けれども、超大物には弓は無効。象や鯨は狩れない。
▼『日本民俗学』1993-2 「弓神事の原初的意味をさぐる――三本足の烏の的を中心に」/萩原法子
そもそも 3本弓で占う流鏑馬の前には、歩的(かちゆみ)の神事があった。民間土着として。
ビシャ、モモテ、マトイ、ユミギトウ などと言った。
さらにその元をたどると、これは占いではなくて、必ず射破る、魔よけの儀式であった。
漁民にとっては、カラスもネズミも害獣。
カラスは韓国ではカルサという。
太陽黒点の象徴でもあり、ウサギは月の象徴。
つまりカラスと兎で、日月を射ることになる。
「山海経」「淮南子」とも通じる。
▼『大阪大学文学部 待兼山論叢 史学篇』1984 「原始・古代における弓の発達――とくに弭の形態を中心に」/松本武彦
弓は腐りやすく、出土は稀。
しかし、ここ十数年間に、低湿地から百例以上、出ている。
筆者はアーチェリーをたしなむ。
弓の長さは時代によって変わらぬ。径1センチと細ければ長さ50センチ~。径3センチと太ければ、150センチ強、の範囲だ。
最大で276センチの巨大弓も出土しているが、これは祭祀用と考えられる。
加工としては、樹皮や糸を巻く。漆や朱を塗る。横反れや乾燥割れをふせぐため樋とよばれる縦溝を刻む。
副葬品は必ず装飾的な加工がされている。
縄文、弥生、古墳時代を通じて材は、イヌガヤ、カヤ、イヌマキの三針葉樹。
旧説では、針葉樹→広葉樹の変化があったとする。
マユミ、ケヤキなどは確かにあるが、すべて副葬品だ。
広葉樹は、硬度、反発力にすぐれるが、乾燥割れしやすく、加工しにくい。
この加工技術の限界が、古墳時代まで続いた。
ゆはず とは、弓の両端の、弦をかけるこしらえである。その変化は、時代とともに、大きい。

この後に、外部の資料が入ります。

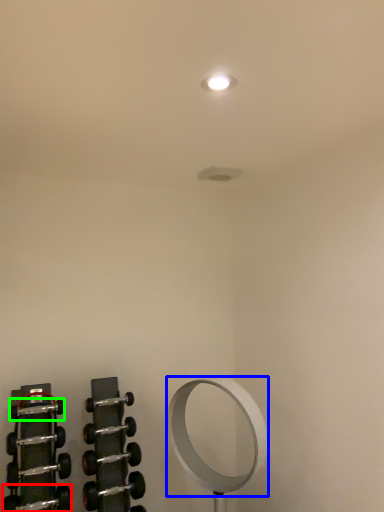
Question: Which is nearer to the dumbbell (highlighted by a red box)? mirror (highlighted by a blue box) or dumbbell (highlighted by a green box).

Choices:
 (A) mirror
 (B) dumbbell

Answer: (B)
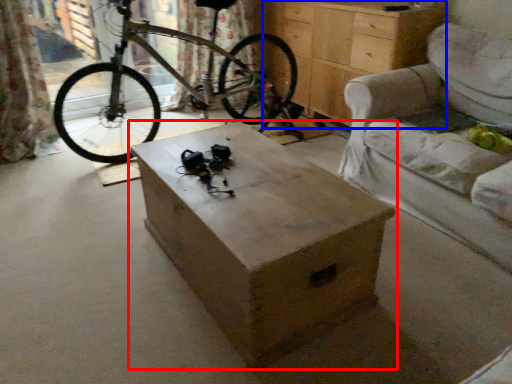
Question: Which object appears closest to the camera in this image, table (highlighted by a red box) or chest of drawers (highlighted by a blue box)?

Choices:
 (A) table
 (B) chest of drawers

Answer: (A)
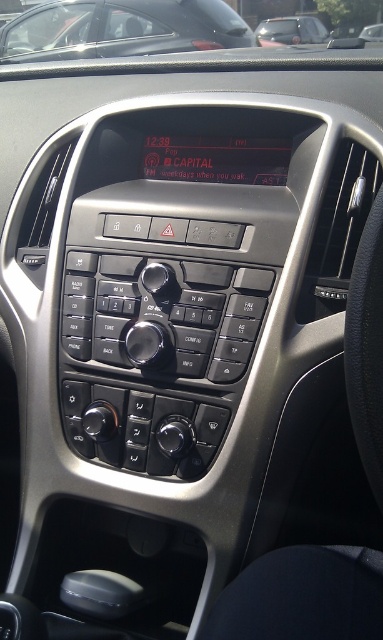
Question: Among these objects, which one is farthest from the camera?

Choices:
 (A) metallic gray car at upper center
 (B) metallic silver car at upper center

Answer: (B)

Question: Is metallic gray car at upper center positioned before metallic silver car at upper center?

Choices:
 (A) no
 (B) yes

Answer: (B)

Question: Among these points, which one is farthest from the camera?

Choices:
 (A) click(x=273, y=26)
 (B) click(x=150, y=26)

Answer: (A)

Question: Does metallic gray car at upper center have a larger size compared to metallic silver car at upper center?

Choices:
 (A) yes
 (B) no

Answer: (A)

Question: Does metallic gray car at upper center appear over metallic silver car at upper center?

Choices:
 (A) no
 (B) yes

Answer: (A)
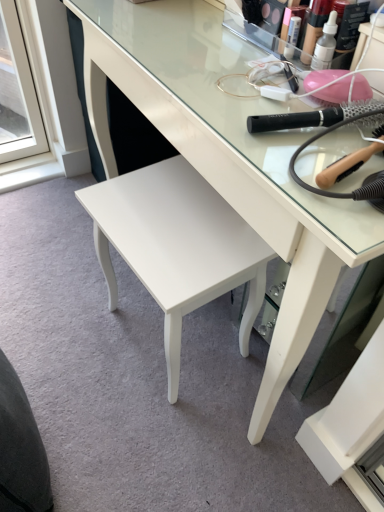
Question: Does dark gray fabric swivel chair at lower left have a greater width compared to white glossy desk at center?

Choices:
 (A) yes
 (B) no

Answer: (B)

Question: Is the depth of dark gray fabric swivel chair at lower left greater than that of white glossy desk at center?

Choices:
 (A) yes
 (B) no

Answer: (A)

Question: Can you confirm if dark gray fabric swivel chair at lower left is shorter than white glossy desk at center?

Choices:
 (A) yes
 (B) no

Answer: (A)

Question: Is dark gray fabric swivel chair at lower left closer to the viewer compared to white glossy desk at center?

Choices:
 (A) yes
 (B) no

Answer: (B)

Question: From the image's perspective, is dark gray fabric swivel chair at lower left on white glossy desk at center?

Choices:
 (A) yes
 (B) no

Answer: (B)

Question: From the image's perspective, would you say dark gray fabric swivel chair at lower left is shown under white glossy desk at center?

Choices:
 (A) no
 (B) yes

Answer: (B)

Question: From a real-world perspective, is dark gray fabric swivel chair at lower left on black plastic hairbrush at upper right, the second brush when ordered from bottom to top?

Choices:
 (A) no
 (B) yes

Answer: (A)

Question: From the image's perspective, is dark gray fabric swivel chair at lower left below black plastic hairbrush at upper right, which is counted as the first brush, starting from the top?

Choices:
 (A) yes
 (B) no

Answer: (A)

Question: Is dark gray fabric swivel chair at lower left not within black plastic hairbrush at upper right, the second brush when ordered from bottom to top?

Choices:
 (A) yes
 (B) no

Answer: (A)

Question: Is dark gray fabric swivel chair at lower left beside black plastic hairbrush at upper right, which is counted as the first brush, starting from the top?

Choices:
 (A) yes
 (B) no

Answer: (B)

Question: From the image's perspective, is dark gray fabric swivel chair at lower left located above black plastic hairbrush at upper right, which is counted as the first brush, starting from the top?

Choices:
 (A) no
 (B) yes

Answer: (A)

Question: Could you tell me if dark gray fabric swivel chair at lower left is turned towards black plastic hairbrush at upper right, the second brush when ordered from bottom to top?

Choices:
 (A) no
 (B) yes

Answer: (A)

Question: Does wooden-handled hairbrush at upper right, acting as the 1th brush starting from the bottom, have a greater height compared to translucent plastic makeup at upper center?

Choices:
 (A) yes
 (B) no

Answer: (B)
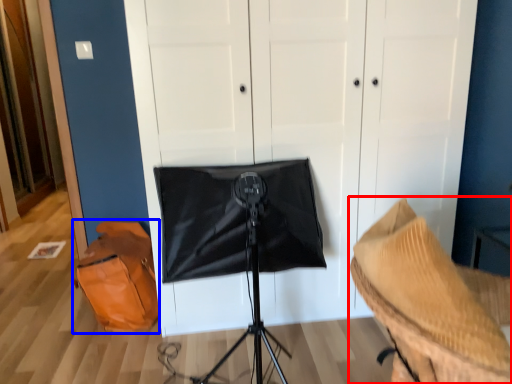
Question: Which object appears closest to the camera in this image, furniture (highlighted by a red box) or messenger bag (highlighted by a blue box)?

Choices:
 (A) furniture
 (B) messenger bag

Answer: (A)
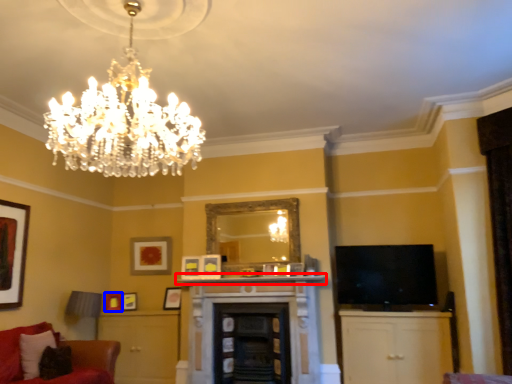
Question: Among these objects, which one is nearest to the camera, mantle (highlighted by a red box) or picture frame (highlighted by a blue box)?

Choices:
 (A) mantle
 (B) picture frame

Answer: (A)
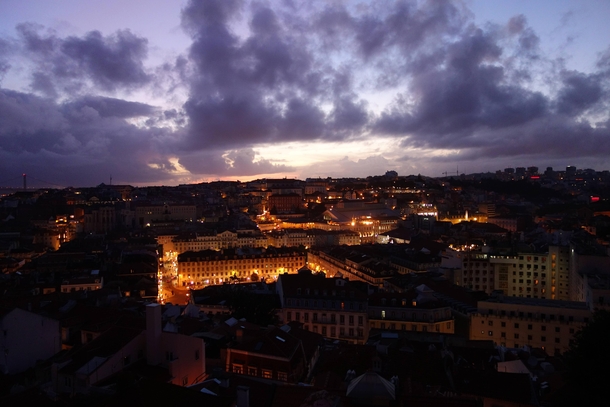
The image size is (610, 407). I want to click on pink chimney, so click(x=152, y=335).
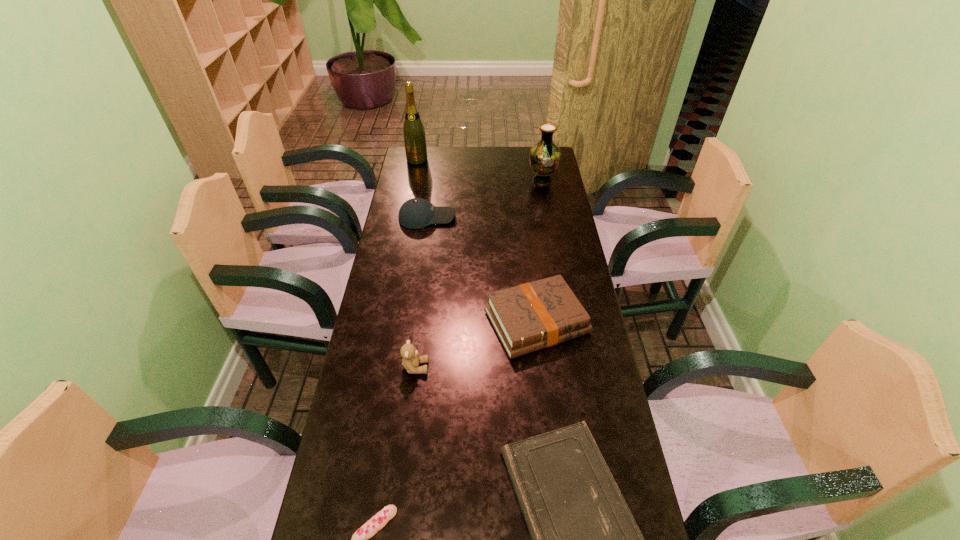
The width and height of the screenshot is (960, 540). I want to click on object that is at the far right corner, so click(544, 156).

In the image, there is a desktop. Identify the location of vacant area at the far edge. The width and height of the screenshot is (960, 540). (478, 164).

This screenshot has width=960, height=540. I want to click on vacant space at the left edge of the desktop, so click(x=384, y=316).

The height and width of the screenshot is (540, 960). In the image, there is a desktop. What are the coordinates of `vacant space at the right edge` in the screenshot? It's located at coord(597,363).

Identify the location of vacant region between the baseball cap and the hardback book. The image size is (960, 540). click(x=482, y=269).

Image resolution: width=960 pixels, height=540 pixels. What are the coordinates of `free space between the farthest object and the fifth nearest object` in the screenshot? It's located at (422, 188).

Where is `unoccupied position between the vase and the fifth shortest object`? The height and width of the screenshot is (540, 960). unoccupied position between the vase and the fifth shortest object is located at coordinates tap(479, 274).

The width and height of the screenshot is (960, 540). I want to click on vacant space that is in between the third farthest object and the teddy bear, so click(x=421, y=292).

Identify which object is located as the third nearest to the eclair. Please provide its 2D coordinates. Your answer should be formatted as a tuple, i.e. [(x, y)], where the tuple contains the x and y coordinates of a point satisfying the conditions above.

[(532, 316)]

The image size is (960, 540). Find the location of `object that is the sixth closest to the hardback book`. object that is the sixth closest to the hardback book is located at coordinates (413, 131).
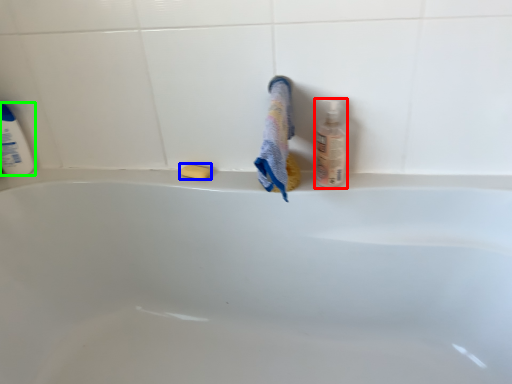
Question: Which is farther away from cleaning product (highlighted by a red box)? soap (highlighted by a blue box) or cleaning product (highlighted by a green box)?

Choices:
 (A) soap
 (B) cleaning product

Answer: (B)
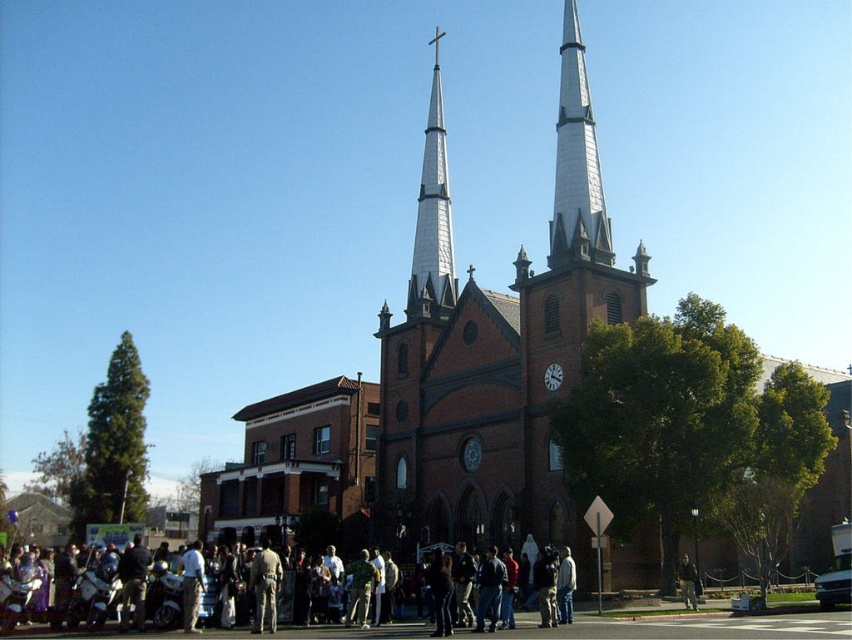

古代の大陸の弓は、中央部をわずかに内弯させ、上下弭部にかけて外弯させてある。
すなわち「弓」の字形に、定形加工する。
打製石鏃は、弥生中期に、畿内を中心として、重畳急増す。
弓の材質は変わっていないので、射技が変わったと論者は見る。
弓の下の方を握ると、上下のもどりに時間差ができ、矢は上方へ向かって飛び、飛距離が伸びる。
引き込みを顔の前で止めるのは狙撃・狩猟に向いている。
引き込みを後頭部までするのは、戦争向きだ。
E・S・Morseによれば、今の日本の弓道の原形は、最も発達したモンゴル式であると。
それは、地中海式よりも発達しているのだと。
ただし、オリジナルのMorseの論の初出が不明。皆、引用らしい。
基本文献として、『古代学研究 78』(1975)佐原真「かつて戦争があった」。
インディアン含め、狩猟民族を観察したところでは、弓は近接必中武器である。
▼国立国会図書館調査立法考査局『米国の戦時行政』第二巻 S27
“The United States at War”の訳。第一巻は欠。
開戦後、二、三ヶ月で「戦時生産局」が設立された。
それまでは、生産管理局供給優先割当委員会があった。
民間には物資使用制限が課されたので、民間はむしろ官注を望んだ。
そして1942の前半に1千億ドルの官注をした。
かつて最も景気のよかった年の総生産額以上の軍需生産の発注であった。
ゴムは海軍の「弁」にも必要。
パイプラインを大増設して、鋼材が足りなくなった。
機関車工場は機関車が非常に必要なときに、戦車生産に転換した。
トラック工場は飛行機ラインに転換し、それでトラック不足になった。
WWII中の生産額で見ると、順番は、飛行機>船>鉄鋼>弾薬>他のケミカル(オイル含む)>非鉄>食糧>航空用ガソリン>戦車とトラック>人造ゴム>機械器具。
圧倒的に、飛行機が大。
クロームを乳母車に使うことを1942に禁止。
一人の長官代理に、計画と実行の両権を結合させることが鍵。委員会では絶対にダメ。
※個人は、永続しない。いつでも除去できる。悪の不死身組織にはさせない。
鉄くずと、アルミくずも、集められた。
1940にリバティー船を策定。鉄鋼運搬船。
旧式の、三連式往復エンジン、蒸気ウインチ、英国の貨物船の型を採用。11ノット。1万トン(重量トン)積載可。溶接船体とした。
議会の発注承認は1941。
米はガルフや南西部からタンカーで東部に油を運んでいた。東部にパイプラインはなかった。
鉄道タンク車、艀、パイプラインの増産を必要とした。
短距離ではタンクトラックを増産。
1943までテキサス~東部のパイプラインは無い。
国内トラックは速度35マイル/時に制限された。
五大湖の鉄鋼輸送は艀を使った。
以下、第三巻。
WWII中、米人口は、1億3000万人。
1942の新聞検閲局の方針。「社説に対する干渉を避けてはならない。この種の意見は自発的には統制できないものである」。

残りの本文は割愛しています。